沈惊鸿没有随他上高台。
那袭红衣在灯火通明的广场上太过醒目,像一团行走的火焰。
他穿过列席的长桌,步伐不疾不徐,目光从两侧修士的脸上扫过,不带任何情绪。
却让每一个被他看见的人都下意识地挺直了脊背。
夜初宁看着他走过来的方向,冰蓝色的眼眸微微眯了一下。
不是冲他们来的。
沈惊鸿的目标,是广场东侧最角落的那张桌子——那张桌子空着,桌上摆着一壶酒,两只杯。

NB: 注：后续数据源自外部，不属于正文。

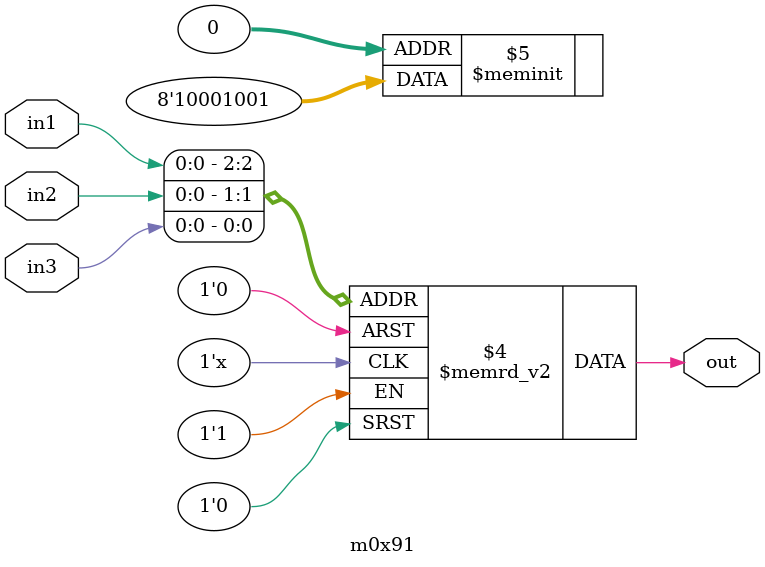
<source format=v>
module m0x91(output out, input in1, in2, in3);

   always @(in1, in2, in3)
     begin
        case({in1, in2, in3})
          3'b000: {out} = 1'b1;
          3'b001: {out} = 1'b0;
          3'b010: {out} = 1'b0;
          3'b011: {out} = 1'b1;
          3'b100: {out} = 1'b0;
          3'b101: {out} = 1'b0;
          3'b110: {out} = 1'b0;
          3'b111: {out} = 1'b1;
        endcase // case ({in1, in2, in3})
     end // always @ (in1, in2, in3)

endmodule // m0x91
</source>
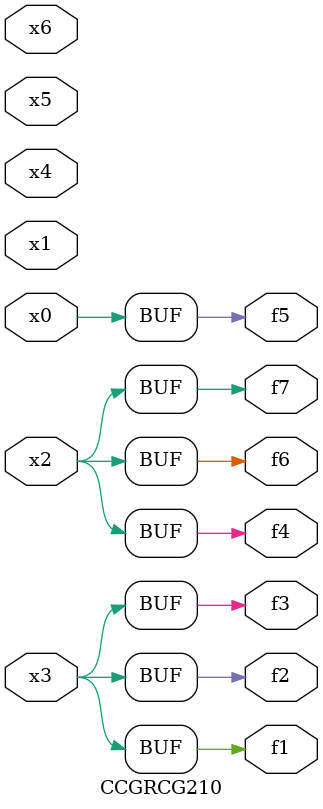
<source format=v>
module CCGRCG210(
	input x0, x1, x2, x3, x4, x5, x6,
	output f1, f2, f3, f4, f5, f6, f7
);
	assign f1 = x3;
	assign f2 = x3;
	assign f3 = x3;
	assign f4 = x2;
	assign f5 = x0;
	assign f6 = x2;
	assign f7 = x2;
endmodule

</source>
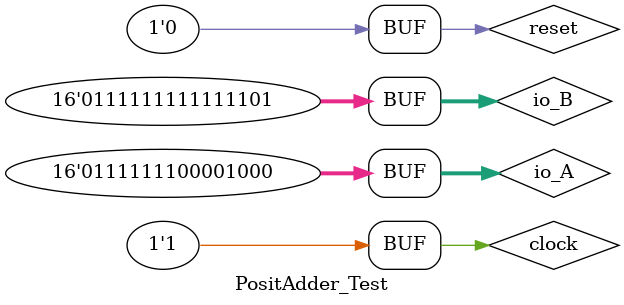
<source format=v>
`timescale 1ns / 1ps


module PositAdder_Test();

  reg         clock;
  reg         reset;
  reg  [15:0] io_A;
  reg  [15:0] io_B;
  wire [15:0] io_S;



PositAdder16_0 dut
(
clock,
reset,
io_A,
io_B, 
io_S 
);



always
begin

clock = 0;
#5;
clock = ~clock;
#5;

end



initial
begin

reset = 0;
io_A = 0;
io_B = 0;

#15;


io_A = 16'b0111111000000000; //32
io_B = 16'b0111111000000000; //32

#10;

io_A = 16'd32520; //68
io_B = 16'd32530; //73


#10;

io_A = 16'd32520; //68
io_B = 16'd32765; //-21.25








end







endmodule

</source>
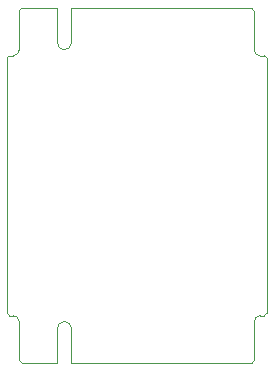
<source format=gm1>
G04*
G04 #@! TF.GenerationSoftware,Altium Limited,Altium Designer,22.2.1 (43)*
G04*
G04 Layer_Color=16711935*
%FSLAX25Y25*%
%MOIN*%
G70*
G04*
G04 #@! TF.SameCoordinates,5CCBFE73-73B7-4967-902F-BF686D1F8584*
G04*
G04*
G04 #@! TF.FilePolarity,Positive*
G04*
G01*
G75*
%ADD16C,0.00197*%
D16*
X82480Y104331D02*
G03*
X84449Y102362I1969J0D01*
G01*
X86614Y101575D02*
G03*
X85827Y102362I-787J0D01*
G01*
X787D02*
G03*
X-0Y101575I0J-787D01*
G01*
X2165Y102362D02*
G03*
X4134Y104331I0J1969D01*
G01*
X4921Y118110D02*
G03*
X4134Y117323I0J-787D01*
G01*
X16831Y106693D02*
G03*
X19193Y104331I2362J0D01*
G01*
D02*
G03*
X21555Y106693I0J2362D01*
G01*
X82480Y117323D02*
G03*
X81693Y118110I-787J0D01*
G01*
X84449Y15748D02*
G03*
X82480Y13780I0J-1969D01*
G01*
X85827Y15748D02*
G03*
X86614Y16535I0J787D01*
G01*
X-0D02*
G03*
X787Y15748I787J0D01*
G01*
X4134Y13780D02*
G03*
X2165Y15748I-1969J0D01*
G01*
X4134Y787D02*
G03*
X4921Y0I787J0D01*
G01*
X19193Y13780D02*
G03*
X16831Y11417I0J-2362D01*
G01*
X21555D02*
G03*
X19193Y13780I-2362J0D01*
G01*
X81693Y0D02*
G03*
X82480Y787I0J787D01*
G01*
X82480Y104331D02*
Y117323D01*
X84449Y102362D02*
X85827D01*
X787D02*
X2165D01*
X4134Y117323D02*
X4134Y104331D01*
X4921Y118110D02*
X16831Y118110D01*
Y106693D02*
Y118110D01*
X21555Y106693D02*
Y118110D01*
X62992D01*
X81693D01*
X-0Y16535D02*
Y101575D01*
X86614Y16535D02*
Y101575D01*
X82480Y787D02*
Y13780D01*
X84449Y15748D02*
X85827D01*
X787D02*
X2165D01*
X4134Y787D02*
Y13780D01*
X4921Y-0D02*
X16831Y0D01*
Y11417D01*
X21555Y0D02*
Y11417D01*
Y0D02*
X62992D01*
X81693D01*
M02*

</source>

他走过去,在桌边坐下,为自己斟了一杯酒,端起来闻了闻,眉峰微挑,似是满意,仰头饮尽。
红衣在夜风中微微拂动,玉笛尾端的红缨轻轻晃了晃。
整个过程他没有看任何人一眼,仿佛这满座修士、整场盛宴,都不如手中这杯酒值得在意。
沈惊鸿的到来像一把刀,干净利落地将接风宴的热闹劈成了两半。
一半的视线黏在他身上,被那袭红衣灼得移不开眼。
另一半则时不时飘向高台右侧那个空着的位置——那是留给项暮情的。
夜初宁端着茶盏,目光在沈惊鸿身上停了一瞬,又不动声色地收回。
他在等。
所有人都在等。
等那个人来,或者不来。
高台上,沈怀瑾站起身,端起酒盏,声音浑厚如钟:“诸位远道而来,天衡宗蓬荜生辉。这一杯,敬诸位。”
满座举杯,酒液在灯火下泛着琥珀色的光。
夜初宁将茶盏举到唇边,没有喝,只是借着这个动作遮挡视线,冰蓝色的眼眸从盏沿上方扫过整座广场。
苍梧山的人还没到。
承欢宫来了沈承欢和沈惊鸿。
百花宫的席位上空空荡荡,只有几个青衣弟子端坐。
为的是一个面容冷艳的少女,看样子就是百花宫的大师姐——玉清漪。
菩提禅院的僧人们闭目端坐,身前素斋未动分毫。
夜初宁没有动。
他坐在幻星宗的席位上,茶盏里的茶已经凉透了,他也没有换的意思。
冰蓝色的眼眸半垂着,像是在看桌面上那些精致的菜肴,又像什么都没看。
“那个人一直在看你。”江瑾尧凑过来,声音压得很低,下巴朝某个方向微微抬了一下。
夜初宁顺着他的视线看过去。
广场西北角,苍梧山的席位。
那张桌子原本空着,此刻却坐了一个人。
那人穿了一身月白色的长袍,领口绣着极淡的银色云纹,长用一根冠束起,露出一张干净到近乎寡淡的脸。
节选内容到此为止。